== TEXT UNDER STUDY
ANC, antenatal care.

https://doi.org/10.1371/journal.pone.0139048.g001

The estimated total cost of ANC services in OOH was US$19,408–60,650; uncomplicated deliveries accounted for a total cost of US$4,825–13,600 and complicated deliveries from US$5,510–6,289. Total cost for maternal services varied from US$29,744 to US$80,539, with ANC services accounting for 65 to 75% of these costs, due to the high level of utilisation. The average annualised above-service program cost calculated over the full period 2006–2018 was estimated to be US$ 24.1 per enrolee.

Cost-effectiveness of KSHI maternal care

In Table 2, we present the cohort and outcomes distribution for 10,000 pregnant women simulated for each scenario.
====
## EXERCISE REQUIREMENTS
Copy out the stretch of the maternal care cost passage from "https://doi.org/10.1371/journal.pone.0139048.g001" through "24.1 per enrolee.". The records that come next have no connection to the text above.
== INFORMATION SUPPLIED
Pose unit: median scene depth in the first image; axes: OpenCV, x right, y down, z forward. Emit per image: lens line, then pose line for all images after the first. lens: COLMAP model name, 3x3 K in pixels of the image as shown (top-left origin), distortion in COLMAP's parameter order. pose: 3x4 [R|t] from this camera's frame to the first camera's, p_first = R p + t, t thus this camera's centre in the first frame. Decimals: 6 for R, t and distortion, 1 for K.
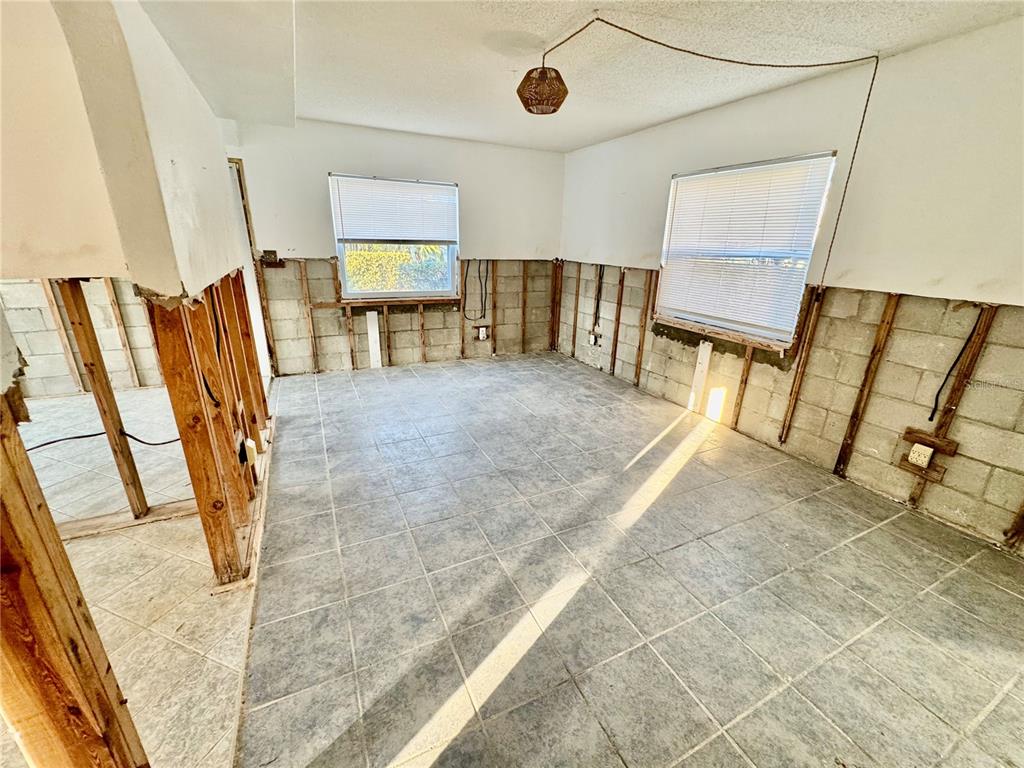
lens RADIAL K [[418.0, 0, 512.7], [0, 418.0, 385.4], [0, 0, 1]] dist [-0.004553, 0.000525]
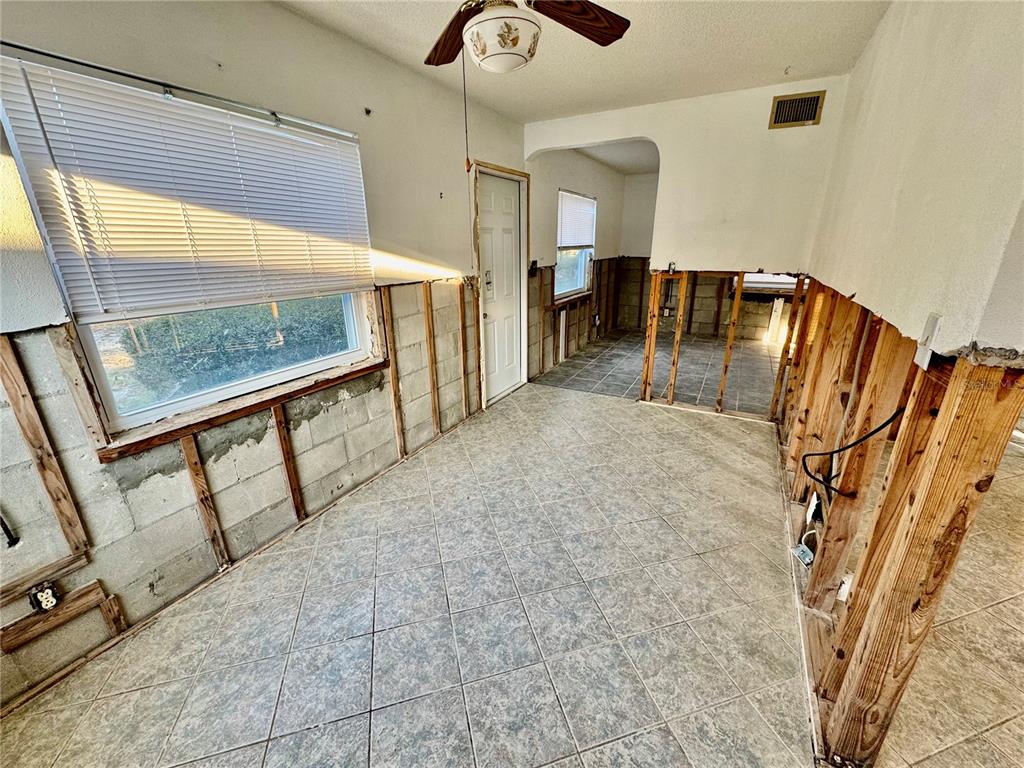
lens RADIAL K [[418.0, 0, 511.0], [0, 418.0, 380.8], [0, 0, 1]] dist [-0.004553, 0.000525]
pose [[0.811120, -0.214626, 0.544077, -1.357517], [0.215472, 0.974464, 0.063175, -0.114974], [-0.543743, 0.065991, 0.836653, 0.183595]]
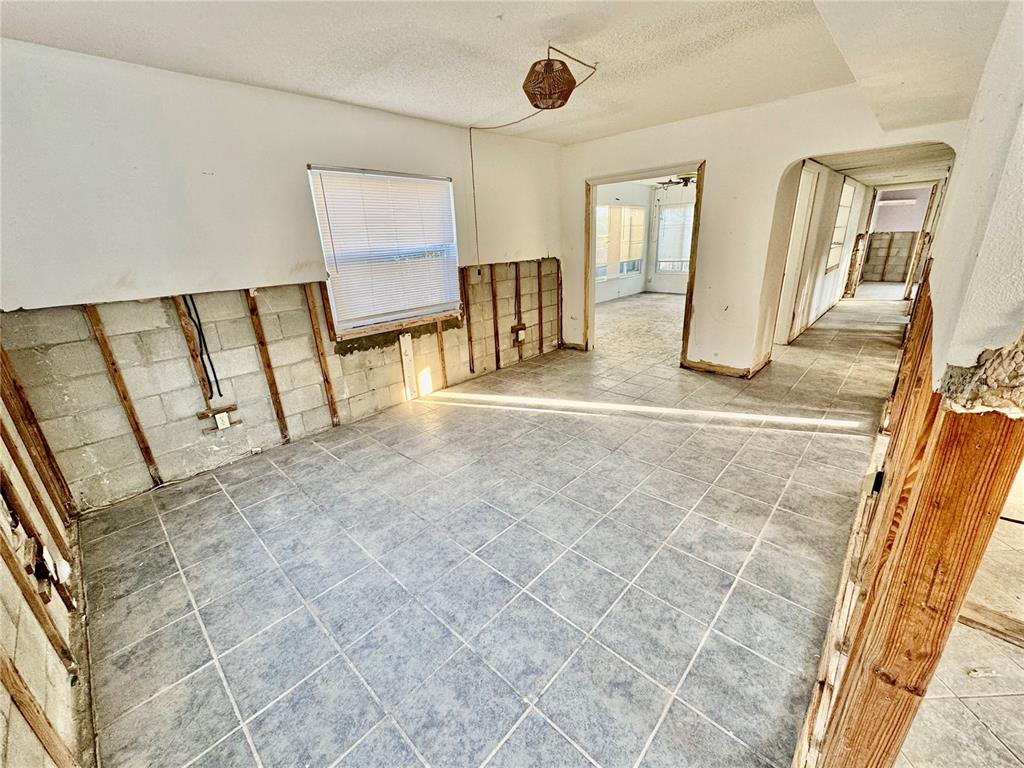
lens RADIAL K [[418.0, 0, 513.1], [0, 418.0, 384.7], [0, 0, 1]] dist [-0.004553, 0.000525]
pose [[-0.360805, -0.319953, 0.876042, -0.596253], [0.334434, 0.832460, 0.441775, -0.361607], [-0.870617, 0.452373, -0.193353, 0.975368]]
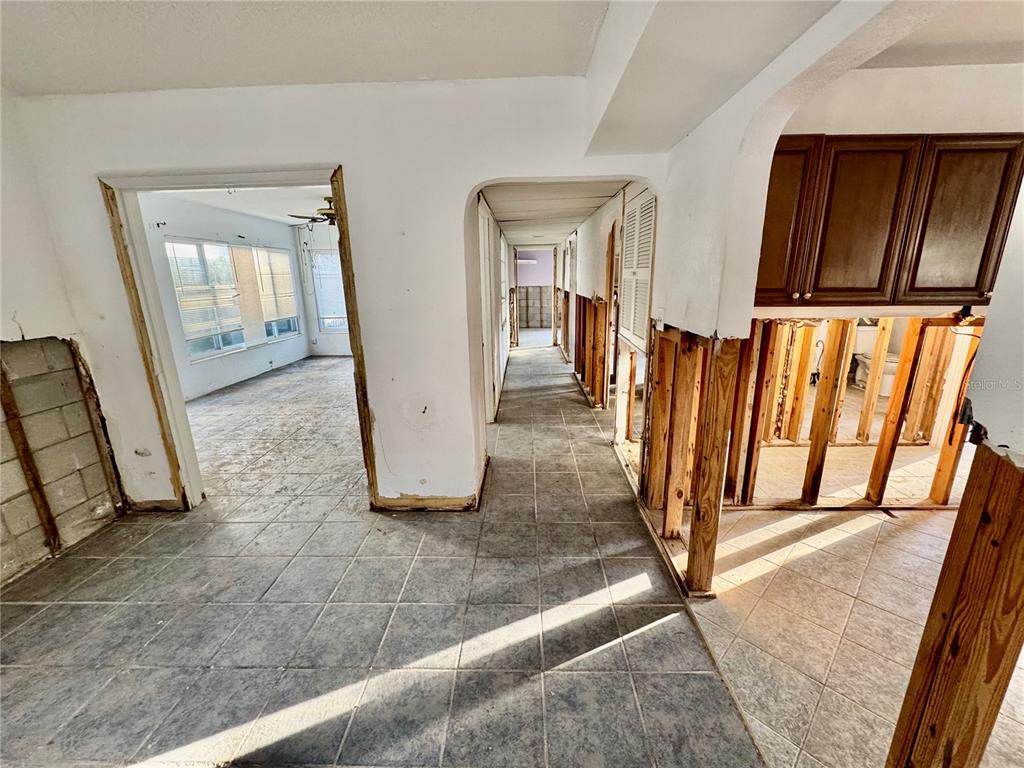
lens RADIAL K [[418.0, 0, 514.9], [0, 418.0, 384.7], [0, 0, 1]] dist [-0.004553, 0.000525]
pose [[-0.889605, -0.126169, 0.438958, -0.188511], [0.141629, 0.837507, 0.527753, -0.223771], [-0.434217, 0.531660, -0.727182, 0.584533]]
====
== INFORMATION SUPPLIED
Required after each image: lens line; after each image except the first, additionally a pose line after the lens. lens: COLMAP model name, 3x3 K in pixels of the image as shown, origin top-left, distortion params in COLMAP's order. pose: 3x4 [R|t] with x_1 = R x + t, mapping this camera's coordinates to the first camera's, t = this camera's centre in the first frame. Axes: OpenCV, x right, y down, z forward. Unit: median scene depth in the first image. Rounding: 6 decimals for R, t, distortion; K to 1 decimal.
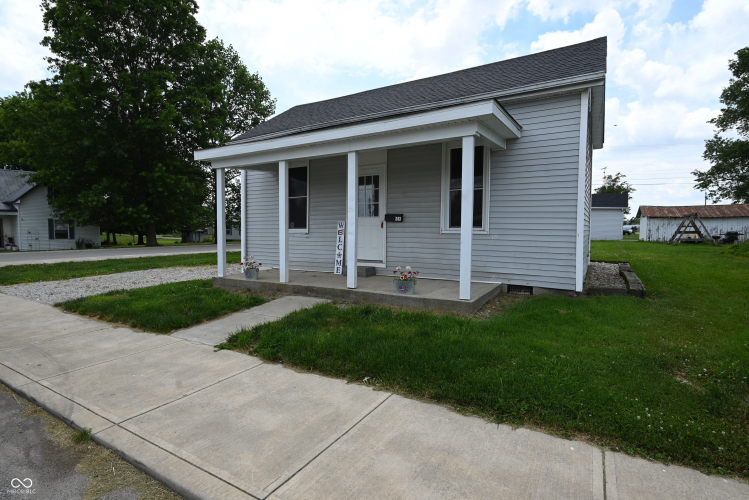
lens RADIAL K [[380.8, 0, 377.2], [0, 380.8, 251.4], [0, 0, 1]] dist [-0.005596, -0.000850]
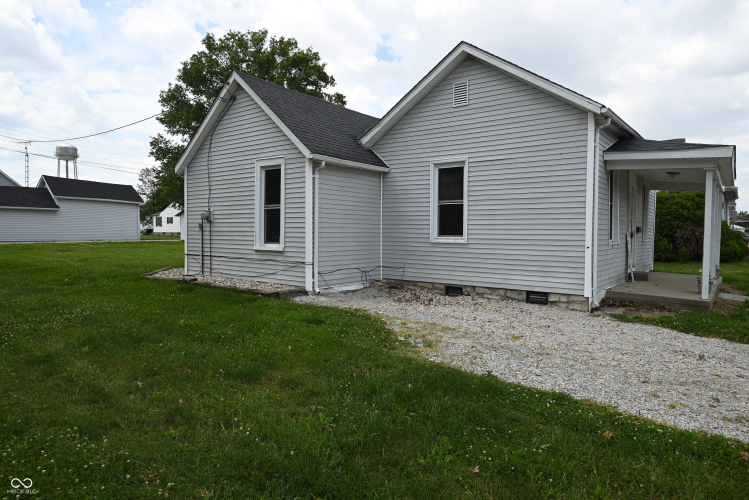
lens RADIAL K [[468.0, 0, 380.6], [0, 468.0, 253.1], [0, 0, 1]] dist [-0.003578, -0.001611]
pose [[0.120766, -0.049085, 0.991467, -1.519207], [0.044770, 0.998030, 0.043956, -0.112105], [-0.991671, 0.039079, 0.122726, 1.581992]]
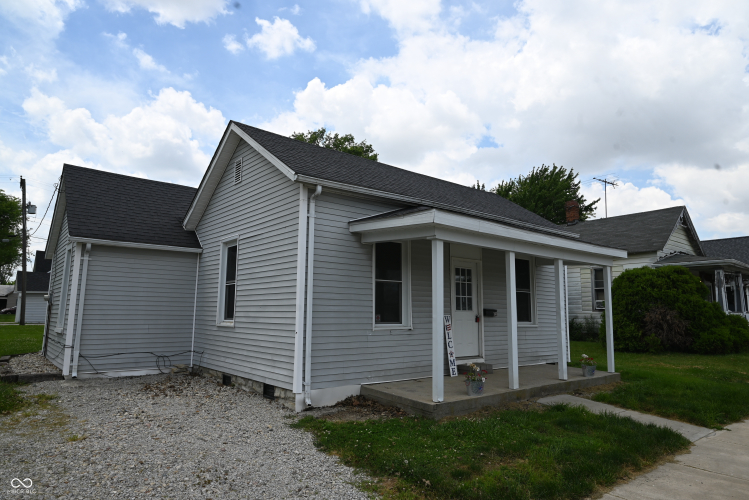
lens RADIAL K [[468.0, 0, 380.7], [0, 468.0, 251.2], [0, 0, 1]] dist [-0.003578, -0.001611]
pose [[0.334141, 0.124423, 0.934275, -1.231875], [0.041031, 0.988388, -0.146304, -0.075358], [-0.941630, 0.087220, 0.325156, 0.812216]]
====
## COMPLETED TASK
https://doi.org/10.1371/journal.pone.0139048.g001

The estimated total cost of ANC services in OOH was US$19,408–60,650; uncomplicated deliveries accounted for a total cost of US$4,825–13,600 and complicated deliveries from US$5,510–6,289. Total cost for maternal services varied from US$29,744 to US$80,539, with ANC services accounting for 65 to 75% of these costs, due to the high level of utilisation. The average annualised above-service program cost calculated over the full period 2006–2018 was estimated to be US$ 24.1 per enrolee.